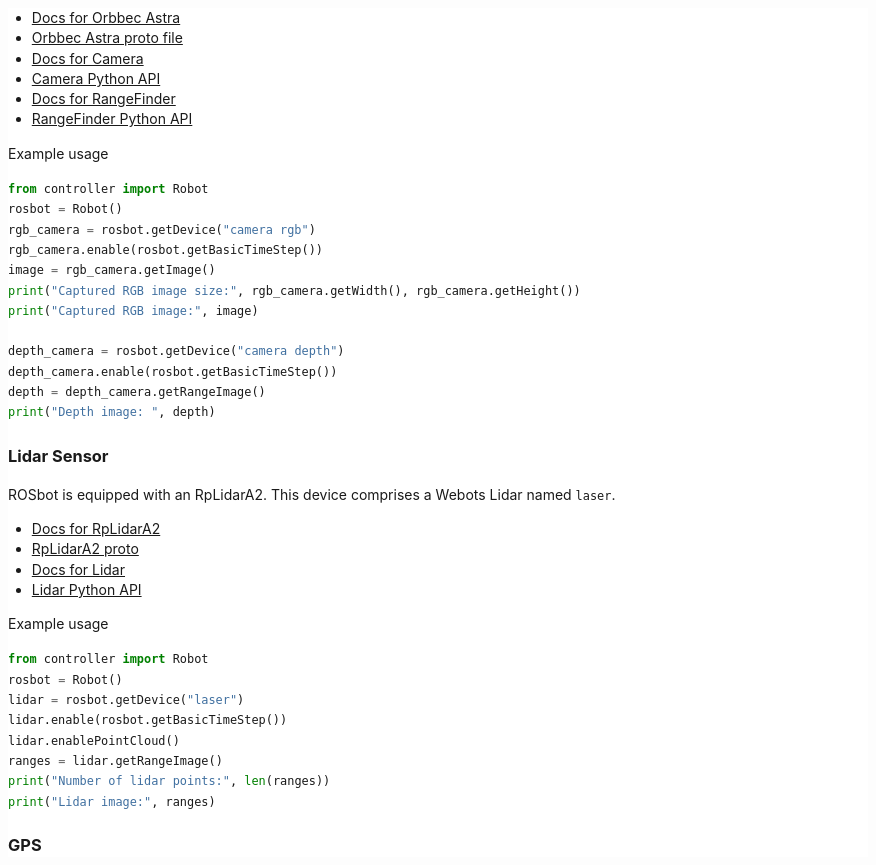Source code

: - [Docs for Orbbec Astra](https://webots.cloud/run?version=R2025a&url=https%3A%2F%2Fgithub.com%2Fcyberbotics%2Fwebots%2Fblob%2Freleased%2Fprojects%2Fdevices%2Forbbec%2Fprotos%2FAstra.proto)
- [Orbbec Astra proto file](https://github.com/cyberbotics/webots/blob/released/projects/devices/orbbec/protos/Astra.proto)
- [Docs for Camera](https://www.cyberbotics.com/doc/reference/camera?version=R2025a)
- [Camera Python API](https://github.com/cyberbotics/webots/blob/released/lib/controller/python/controller/camera.py)
- [Docs for RangeFinder](https://www.cyberbotics.com/doc/reference/rangefinder?version=R2025a)
- [RangeFinder Python API](https://github.com/cyberbotics/webots/blob/released/lib/controller/python/controller/range_finder.py)

Example usage

```python
from controller import Robot
rosbot = Robot()
rgb_camera = rosbot.getDevice("camera rgb")
rgb_camera.enable(rosbot.getBasicTimeStep())
image = rgb_camera.getImage()
print("Captured RGB image size:", rgb_camera.getWidth(), rgb_camera.getHeight())
print("Captured RGB image:", image)

depth_camera = rosbot.getDevice("camera depth")
depth_camera.enable(rosbot.getBasicTimeStep())
depth = depth_camera.getRangeImage()
print("Depth image: ", depth)
```

### Lidar Sensor

ROSbot is equipped with an RpLidarA2. This device comprises a Webots Lidar named `laser`.

- [Docs for RpLidarA2](https://webots.cloud/run?version=R2025a&url=https%3A%2F%2Fgithub.com%2Fcyberbotics%2Fwebots%2Fblob%2Freleased%2Fprojects%2Fdevices%2Fslamtec%2Fprotos%2FRpLidarA2.proto)
- [RpLidarA2 proto](https://github.com/cyberbotics/webots/blob/released/projects/devices/slamtec/protos/RpLidarA2.proto)
- [Docs for Lidar](https://www.cyberbotics.com/doc/reference/lidar?version=R2025a)
- [Lidar Python API](https://github.com/cyberbotics/webots/blob/released/lib/controller/python/controller/lidar.py)

Example usage

```python
from controller import Robot
rosbot = Robot()
lidar = rosbot.getDevice("laser")
lidar.enable(rosbot.getBasicTimeStep())
lidar.enablePointCloud()
ranges = lidar.getRangeImage()
print("Number of lidar points:", len(ranges))
print("Lidar image:", ranges)
```

### GPS
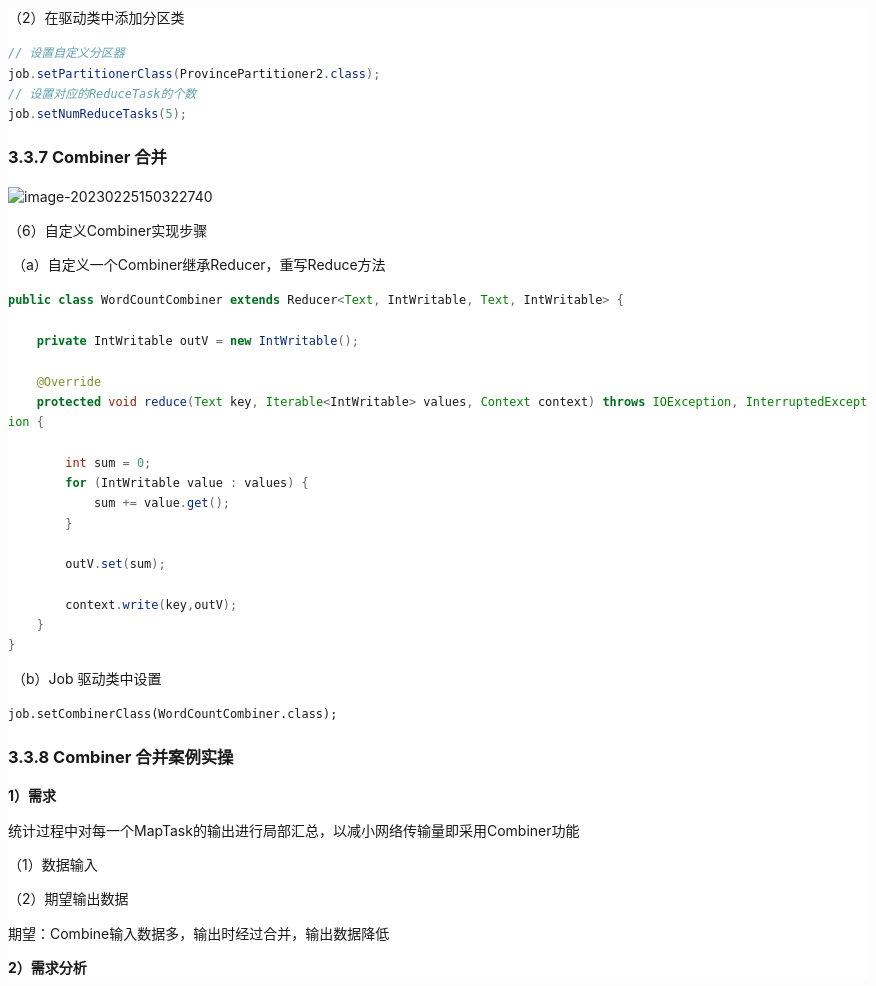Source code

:（2）在驱动类中添加分区类

```java
// 设置自定义分区器
job.setPartitionerClass(ProvincePartitioner2.class);
// 设置对应的ReduceTask的个数
job.setNumReduceTasks(5);
```

### 3.3.7  Combiner 合并

![image-20230225150322740](images/image-20230225150322740.png)

（6）自定义Combiner实现步骤

​		（a）自定义一个Combiner继承Reducer，重写Reduce方法

```java
public class WordCountCombiner extends Reducer<Text, IntWritable, Text, IntWritable> {

    private IntWritable outV = new IntWritable();

    @Override
    protected void reduce(Text key, Iterable<IntWritable> values, Context context) throws IOException, InterruptedException {

        int sum = 0;
        for (IntWritable value : values) {
            sum += value.get();
        }
     
        outV.set(sum);
     
        context.write(key,outV);
    }
}
```

​		（b）Job 驱动类中设置

```
job.setCombinerClass(WordCountCombiner.class);
```

### 3.3.8 Combiner 合并案例实操

**1）需求**

统计过程中对每一个MapTask的输出进行局部汇总，以减小网络传输量即采用Combiner功能

（1）数据输入

（2）期望输出数据

期望：Combine输入数据多，输出时经过合并，输出数据降低

**2）需求分析**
....................
▶ _WHAT IS REQUIRED_:
The reply should hold every line of the material above, unchanged, and no pictures.

▶ _EXPECTED ANSWER_:
Source code

: - [Docs for Orbbec Astra](https://webots.cloud/run?version=R2025a&url=https%3A%2F%2Fgithub.com%2Fcyberbotics%2Fwebots%2Fblob%2Freleased%2Fprojects%2Fdevices%2Forbbec%2Fprotos%2FAstra.proto)
- [Orbbec Astra proto file](https://github.com/cyberbotics/webots/blob/released/projects/devices/orbbec/protos/Astra.proto)
- [Docs for Camera](https://www.cyberbotics.com/doc/reference/camera?version=R2025a)
- [Camera Python API](https://github.com/cyberbotics/webots/blob/released/lib/controller/python/controller/camera.py)
- [Docs for RangeFinder](https://www.cyberbotics.com/doc/reference/rangefinder?version=R2025a)
- [RangeFinder Python API](https://github.com/cyberbotics/webots/blob/released/lib/controller/python/controller/range_finder.py)

Example usage

```python
from controller import Robot
rosbot = Robot()
rgb_camera = rosbot.getDevice("camera rgb")
rgb_camera.enable(rosbot.getBasicTimeStep())
image = rgb_camera.getImage()
print("Captured RGB image size:", rgb_camera.getWidth(), rgb_camera.getHeight())
print("Captured RGB image:", image)

depth_camera = rosbot.getDevice("camera depth")
depth_camera.enable(rosbot.getBasicTimeStep())
depth = depth_camera.getRangeImage()
print("Depth image: ", depth)
```

### Lidar Sensor

ROSbot is equipped with an RpLidarA2. This device comprises a Webots Lidar named `laser`.

- [Docs for RpLidarA2](https://webots.cloud/run?version=R2025a&url=https%3A%2F%2Fgithub.com%2Fcyberbotics%2Fwebots%2Fblob%2Freleased%2Fprojects%2Fdevices%2Fslamtec%2Fprotos%2FRpLidarA2.proto)
- [RpLidarA2 proto](https://github.com/cyberbotics/webots/blob/released/projects/devices/slamtec/protos/RpLidarA2.proto)
- [Docs for Lidar](https://www.cyberbotics.com/doc/reference/lidar?version=R2025a)
- [Lidar Python API](https://github.com/cyberbotics/webots/blob/released/lib/controller/python/controller/lidar.py)

Example usage

```python
from controller import Robot
rosbot = Robot()
lidar = rosbot.getDevice("laser")
lidar.enable(rosbot.getBasicTimeStep())
lidar.enablePointCloud()
ranges = lidar.getRangeImage()
print("Number of lidar points:", len(ranges))
print("Lidar image:", ranges)
```

### GPS
Source code

:（2）在驱动类中添加分区类

```java
// 设置自定义分区器
job.setPartitionerClass(ProvincePartitioner2.class);
// 设置对应的ReduceTask的个数
job.setNumReduceTasks(5);
```

### 3.3.7  Combiner 合并

![image-20230225150322740](images/image-20230225150322740.png)

（6）自定义Combiner实现步骤

​		（a）自定义一个Combiner继承Reducer，重写Reduce方法

```java
public class WordCountCombiner extends Reducer<Text, IntWritable, Text, IntWritable> {

    private IntWritable outV = new IntWritable();

    @Override
    protected void reduce(Text key, Iterable<IntWritable> values, Context context) throws IOException, InterruptedException {

        int sum = 0;
        for (IntWritable value : values) {
            sum += value.get();
        }
     
        outV.set(sum);
     
        context.write(key,outV);
    }
}
```

​		（b）Job 驱动类中设置

```
job.setCombinerClass(WordCountCombiner.class);
```

### 3.3.8 Combiner 合并案例实操

**1）需求**

统计过程中对每一个MapTask的输出进行局部汇总，以减小网络传输量即采用Combiner功能

（1）数据输入

（2）期望输出数据

期望：Combine输入数据多，输出时经过合并，输出数据降低

**2）需求分析**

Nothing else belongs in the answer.